[Structured page parsing data]
☆ ☆ ☆ ☆ ☆ ☆ ☆

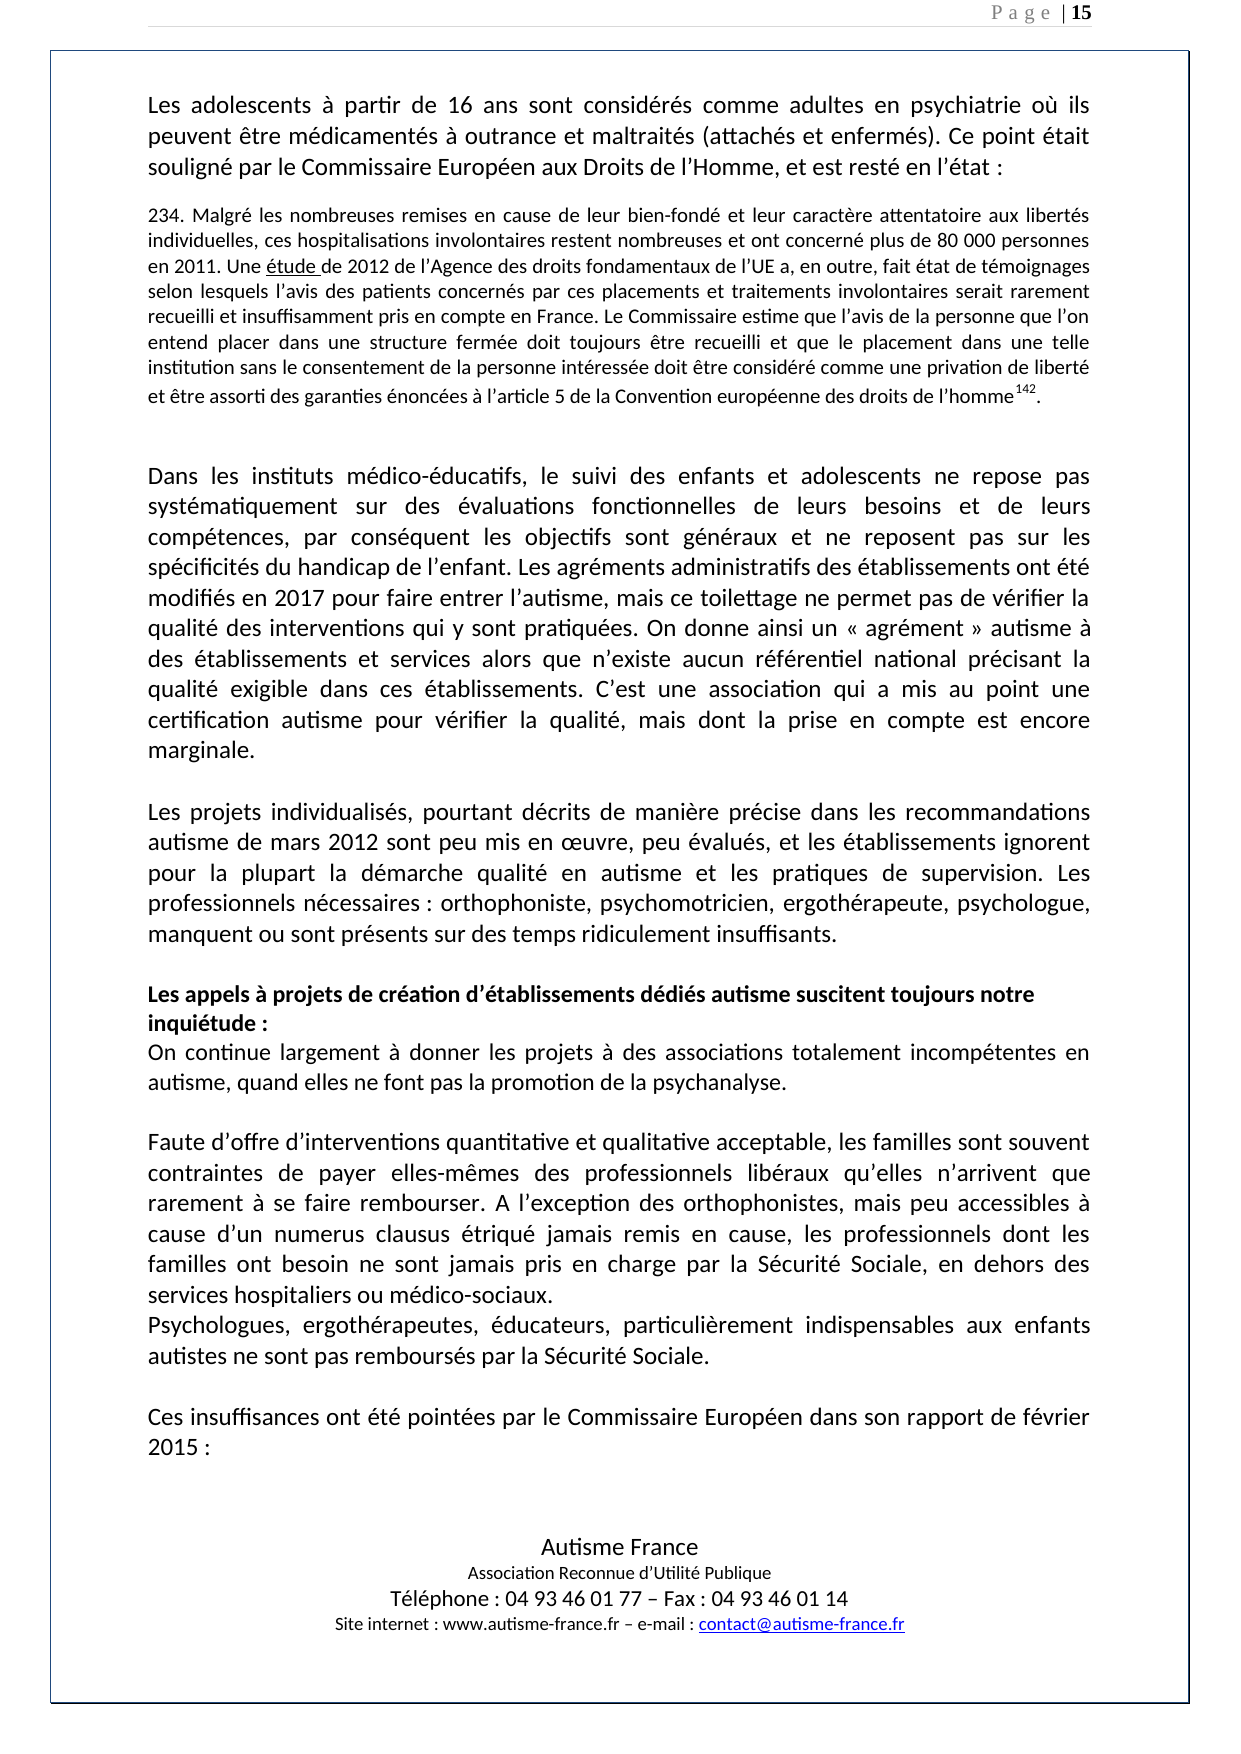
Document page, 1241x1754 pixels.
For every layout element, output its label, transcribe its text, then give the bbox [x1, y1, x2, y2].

text Psychologues, ergothérapeutes, éducateurs, particulièrement indispensables aux enfants autistes ne sont pas remboursés par la Sécurité Sociale. [148, 1309, 1092, 1371]
text Les projets individualisés, pourtant décrits de manière précise dans les recommandations autisme de mars 2012 sont peu mis en œuvre, peu évalués, et les établissements ignorent pour la plupart la démarche qualité en autisme et les pratiques de supervision. Les professionnels nécessaires : orthophoniste, psychomotricien, ergothérapeute, psychologue, manquent ou sont présents sur des temps ridiculement insuffisants. [148, 796, 1092, 948]
text Faute d’offre d’interventions quantitative et qualitative acceptable, les familles sont souvent contraintes de payer elles-mêmes des professionnels libéraux qu’elles n’arrivent que rarement à se faire rembourser. A l’exception des orthophonistes, mais peu accessibles à cause d’un numerus clausus étriqué jamais remis en cause, les professionnels dont les familles ont besoin ne sont jamais pris en charge par la Sécurité Sociale, en dehors des services hospitaliers ou médico-sociaux. [148, 1126, 1092, 1309]
text Ces insuffisances ont été pointées par le Commissaire Européen dans son rapport de février 2015 : [148, 1401, 1092, 1462]
text Les appels à projets de création d’établissements dédiés autisme suscitent toujours notre inquiétude : [148, 979, 1092, 1037]
text 234. Malgré les nombreuses remises en cause de leur bien-fondé et leur caractère attentatoire aux libertés individuelles, ces hospitalisations involontaires restent nombreuses et ont concerné plus de 80 000 personnes en 2011. Une étude de 2012 de l’Agence des droits fondamentaux de l’UE a, en outre, fait état de témoignages selon lesquels l’avis des patients concernés par ces placements et traitements involontaires serait rarement recueilli et insuffisamment pris en compte en France. Le Commissaire estime que l’avis de la personne que l’on entend placer dans une structure fermée doit toujours être recueilli et que le placement dans une telle institution sans le consentement de la personne intéressée doit être considéré comme une privation de liberté et être assorti des garanties énoncées à l’article 5 de la Convention européenne des droits de l’homme142. [148, 202, 1092, 408]
text Les adolescents à partir de 16 ans sont considérés comme adultes en psychiatrie où ils peuvent être médicamentés à outrance et maltraités (attachés et enfermés). Ce point était souligné par le Commissaire Européen aux Droits de l’Homme, et est resté en l’état : [148, 89, 1092, 181]
text On continue largement à donner les projets à des associations totalement incompétentes en autisme, quand elles ne font pas la promotion de la psychanalyse. [148, 1037, 1092, 1096]
text Dans les instituts médico-éducatifs, le suivi des enfants et adolescents ne repose pas systématiquement sur des évaluations fonctionnelles de leurs besoins et de leurs compétences, par conséquent les objectifs sont généraux et ne reposent pas sur les spécificités du handicap de l’enfant. Les agréments administratifs des établissements ont été modifiés en 2017 pour faire entrer l’autisme, mais ce toilettage ne permet pas de vérifier la qualité des interventions qui y sont pratiquées. On donne ainsi un « agrément » autisme à des établissements et services alors que n’existe aucun référentiel national précisant la qualité exigible dans ces établissements. C’est une association qui a mis au point une certification autisme pour vérifier la qualité, mais dont la prise en compte est encore marginale. [148, 460, 1092, 765]
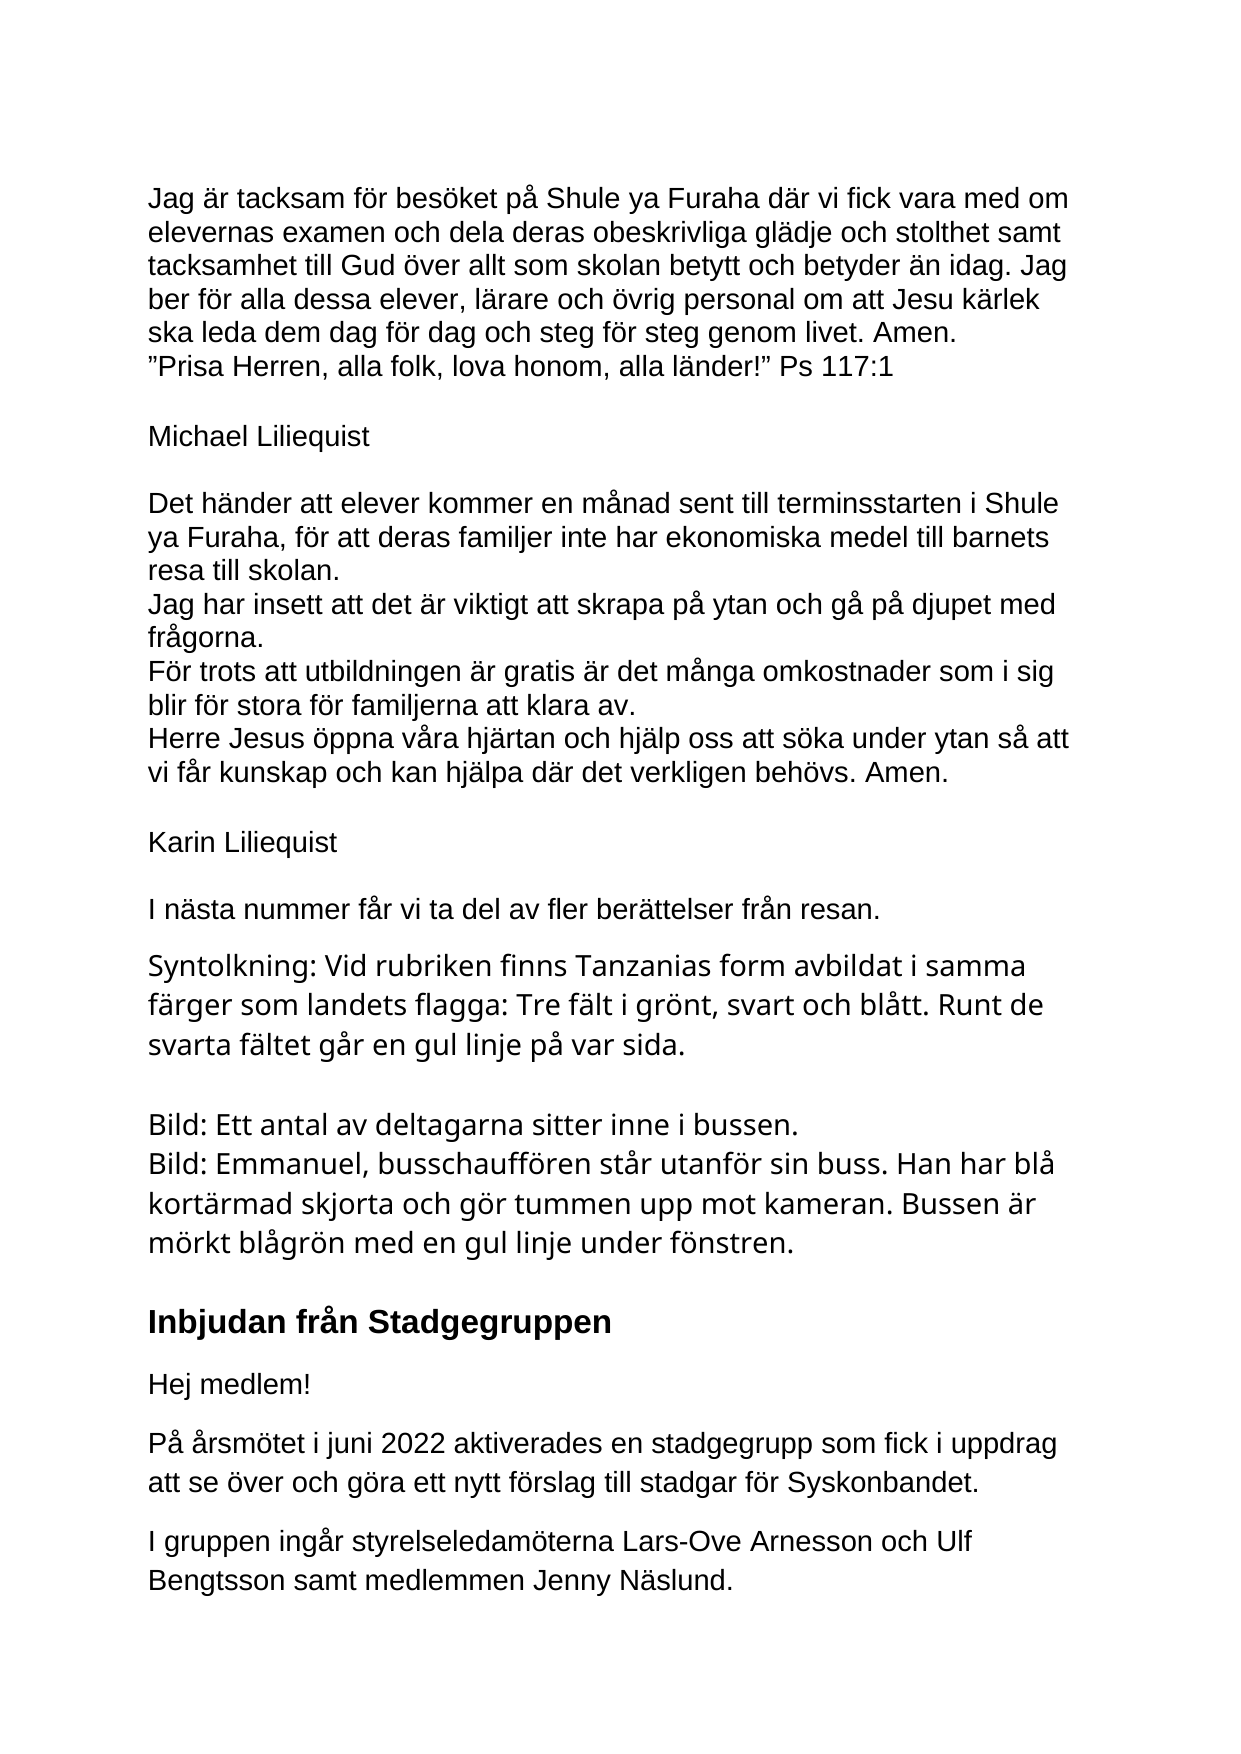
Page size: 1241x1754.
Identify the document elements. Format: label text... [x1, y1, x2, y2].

☆ ☆ ☆ ☆ ☆ ☆ ☆

The task => Among the entries above, determine how many lines contain "Sécurité", then output only that number.

Answer section => 2